Exercise instructions: Gather each line of the records where "oder" appears.

===== Source information =====

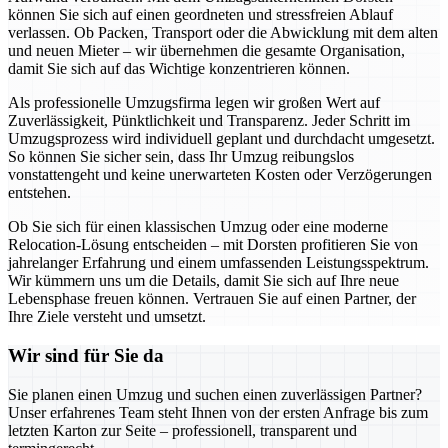
können Sie sich auf einen geordneten und stressfreien Ablauf
verlassen. Ob Packen, Transport oder die Abwicklung mit dem alten
und neuen Mieter – wir übernehmen die gesamte Organisation,
damit Sie sich auf das Wichtige konzentrieren können.
Als professionelle Umzugsfirma legen wir großen Wert auf
Zuverlässigkeit, Pünktlichkeit und Transparenz. Jeder Schritt im
Umzugsprozess wird individuell geplant und durchdacht umgesetzt.
So können Sie sicher sein, dass Ihr Umzug reibungslos
vonstattengeht und keine unerwarteten Kosten oder Verzögerungen
entstehen.
Ob Sie sich für einen klassischen Umzug oder eine moderne
Relocation-Lösung entscheiden – mit Dorsten profitieren Sie von
jahrelanger Erfahrung und einem umfassenden Leistungsspektrum.
Wir kümmern uns um die Details, damit Sie sich auf Ihre neue
Lebensphase freuen können. Vertrauen Sie auf einen Partner, der
Ihre Ziele versteht und umsetzt.
Wir sind für Sie da
Sie planen einen Umzug und suchen einen zuverlässigen Partner?
Unser erfahrenes Team steht Ihnen von der ersten Anfrage bis zum
letzten Karton zur Seite – professionell, transparent und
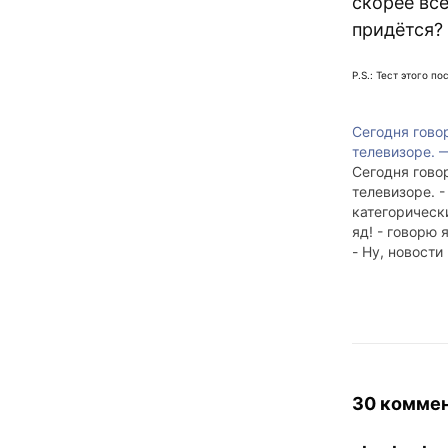
скорее все
придётся?
P.S.: Тест этого 
Сегодня гово
телевизоре. 
Сегодня гово
телевизоре. -
категорически
яд! - говорю я
- Ну, новости
интернете почи
Что? - Пускай
продают виде
новостными в
так и слышу: 
эту, не пожал
хорошие ново
30 комме
немного экш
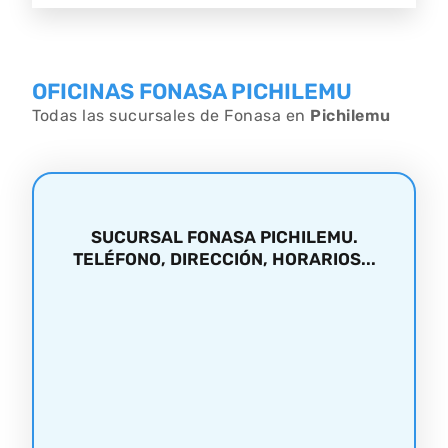
OFICINAS FONASA PICHILEMU
Todas las sucursales de Fonasa en
Pichilemu
SUCURSAL FONASA PICHILEMU.
TELÉFONO, DIRECCIÓN, HORARIOS...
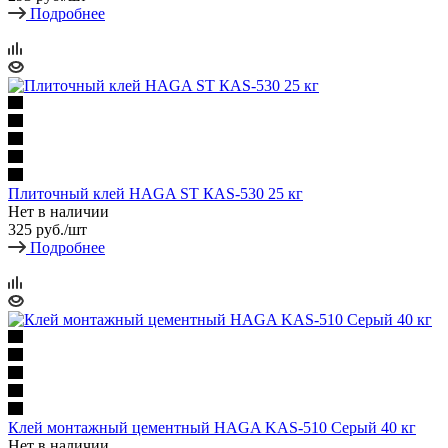
Подробнее
Плиточный клей HAGA ST КАS-530 25 кг
Нет в наличии
325
руб.
/шт
Подробнее
Клей монтажный цементный HAGA KAS-510 Серый 40 кг
Нет в наличии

=====

Task output:
verlassen. Ob Packen, Transport oder die Abwicklung mit dem alten
vonstattengeht und keine unerwarteten Kosten oder Verzögerungen
Ob Sie sich für einen klassischen Umzug oder eine moderne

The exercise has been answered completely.